The problem with this strategy is that, to the contrary, Democrats do not have to give in. Republicans do, and the only question is how much political damage they suffer before that happens.
In this way, the Homeland Security fight resembles earlier confrontations over spending cuts in 2011 and Obamacare in 2013. In the former, conservatives blocked an increase in the federal debt limit, which led to the first-ever downgrade of America's credit rating. In the latter, they refused to fund the government, triggering a shutdown.
Two common threads link all three confrontations.
First is the quest to impose an outcome that conservatives lack the constitutional clout to impose. The first two times, Democrats controlled the Senate and the White House.
Now they have only the White House, but that's enough for Obama to prevail on immigration using his veto pen. One additional Democratic advantage: fear among Republican political strategists of further alienating the fast-growing Hispanic constituency in the run-up to the 2016 presidential election.

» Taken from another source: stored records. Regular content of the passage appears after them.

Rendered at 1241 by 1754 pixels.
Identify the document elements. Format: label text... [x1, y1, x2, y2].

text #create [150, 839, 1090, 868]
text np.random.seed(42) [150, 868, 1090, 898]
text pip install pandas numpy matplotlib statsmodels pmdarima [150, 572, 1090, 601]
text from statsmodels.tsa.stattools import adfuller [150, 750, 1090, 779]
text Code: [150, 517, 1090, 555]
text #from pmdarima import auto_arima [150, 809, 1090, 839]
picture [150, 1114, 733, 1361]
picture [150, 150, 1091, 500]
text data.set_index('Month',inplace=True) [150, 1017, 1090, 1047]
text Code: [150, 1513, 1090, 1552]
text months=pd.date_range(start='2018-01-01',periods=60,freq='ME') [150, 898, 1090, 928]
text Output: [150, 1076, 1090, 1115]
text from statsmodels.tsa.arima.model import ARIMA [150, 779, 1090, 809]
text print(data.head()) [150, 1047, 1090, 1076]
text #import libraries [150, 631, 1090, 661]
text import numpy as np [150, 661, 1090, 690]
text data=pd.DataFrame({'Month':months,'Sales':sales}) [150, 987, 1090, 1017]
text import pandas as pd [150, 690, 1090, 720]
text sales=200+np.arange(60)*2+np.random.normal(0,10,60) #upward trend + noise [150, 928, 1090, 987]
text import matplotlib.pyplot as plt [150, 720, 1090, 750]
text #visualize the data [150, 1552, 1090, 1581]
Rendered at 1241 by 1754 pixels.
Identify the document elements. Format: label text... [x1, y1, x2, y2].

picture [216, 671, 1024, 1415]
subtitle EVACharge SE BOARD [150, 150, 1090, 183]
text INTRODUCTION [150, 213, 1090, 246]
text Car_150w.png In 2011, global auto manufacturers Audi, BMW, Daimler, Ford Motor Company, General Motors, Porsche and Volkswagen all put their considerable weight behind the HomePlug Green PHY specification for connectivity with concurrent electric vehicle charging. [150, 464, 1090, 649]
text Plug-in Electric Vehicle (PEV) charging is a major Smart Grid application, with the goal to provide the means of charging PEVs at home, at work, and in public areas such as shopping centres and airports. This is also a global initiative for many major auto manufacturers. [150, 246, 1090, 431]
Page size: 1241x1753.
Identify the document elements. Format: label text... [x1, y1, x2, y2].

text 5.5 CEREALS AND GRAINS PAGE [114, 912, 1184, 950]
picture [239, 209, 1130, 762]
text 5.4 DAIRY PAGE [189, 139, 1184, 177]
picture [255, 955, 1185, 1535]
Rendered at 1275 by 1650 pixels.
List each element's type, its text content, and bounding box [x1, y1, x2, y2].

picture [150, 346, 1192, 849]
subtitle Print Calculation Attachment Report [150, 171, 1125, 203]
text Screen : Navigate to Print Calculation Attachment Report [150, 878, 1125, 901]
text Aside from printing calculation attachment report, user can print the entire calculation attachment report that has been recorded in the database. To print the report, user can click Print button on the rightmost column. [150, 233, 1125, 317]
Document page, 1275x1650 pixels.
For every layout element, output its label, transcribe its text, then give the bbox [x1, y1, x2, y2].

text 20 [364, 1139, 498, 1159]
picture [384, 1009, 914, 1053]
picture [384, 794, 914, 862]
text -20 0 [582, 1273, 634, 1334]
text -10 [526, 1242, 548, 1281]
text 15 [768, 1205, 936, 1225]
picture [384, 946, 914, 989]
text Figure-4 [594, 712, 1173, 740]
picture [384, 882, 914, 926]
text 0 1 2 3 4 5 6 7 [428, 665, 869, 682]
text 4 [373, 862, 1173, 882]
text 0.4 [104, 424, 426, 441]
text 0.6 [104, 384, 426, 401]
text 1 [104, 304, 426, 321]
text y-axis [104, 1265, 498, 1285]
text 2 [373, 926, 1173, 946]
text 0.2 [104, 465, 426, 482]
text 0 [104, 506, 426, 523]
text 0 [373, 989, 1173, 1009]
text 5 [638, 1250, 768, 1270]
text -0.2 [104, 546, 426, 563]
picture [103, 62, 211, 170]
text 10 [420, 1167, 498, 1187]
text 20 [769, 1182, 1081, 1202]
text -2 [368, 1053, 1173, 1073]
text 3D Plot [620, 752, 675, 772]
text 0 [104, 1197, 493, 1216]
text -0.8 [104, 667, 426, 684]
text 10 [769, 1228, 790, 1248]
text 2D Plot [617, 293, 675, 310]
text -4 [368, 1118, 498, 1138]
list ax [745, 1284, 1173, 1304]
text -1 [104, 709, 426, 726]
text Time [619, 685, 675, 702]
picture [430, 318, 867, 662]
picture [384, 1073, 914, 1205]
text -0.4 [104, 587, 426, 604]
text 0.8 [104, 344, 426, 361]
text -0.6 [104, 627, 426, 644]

Second is the use of an unsustainable tactic to achieve those outcomes. Americans want their security agency to remain on the job, just as they want sound and stable credit markets and a functioning federal government. As the party explicitly making those basic functions hostage to other objectives, Republicans rather than Democrats suffer the political blame if they're impeded.
What makes the current standoff riskier for Republicans is that they control both houses of Congress. House Speaker John Boehner and Senate Majority Leader Mitch McConnell have vowed to prevent further debt crises or government shutdowns to show the nation their party can govern responsibly.
That matters to the eventual Republican presidential nominee as well as to the party's attempt to hold Congress in 2016. Polls have consistently shown Republicans with a poorer national image than Democrats in recent years. That matters most in the heavier voter turnouts that occurs during elections for the White House.
All of which explains why McConnell and other Senate Republican leaders surrendered on tying Homeland Security funding to reversal of Obama's immigration order. Republican Whip John Cornyn noted that the federal judiciary—which does have the constitutional ability to block Obama—has already done so at least temporarily through a federal judge's ruling against the White House.
Whether Boehner can persuade House Republicans to accept that small victory for now and avoid a Homeland Security shutdown is unclear. His caucus was meeting Wednesday morning to discuss the matter.
Privately, GOP lawmakers and aides concede that has to happen one way or another. The longer it takes, the less secure Republican political prospects will be.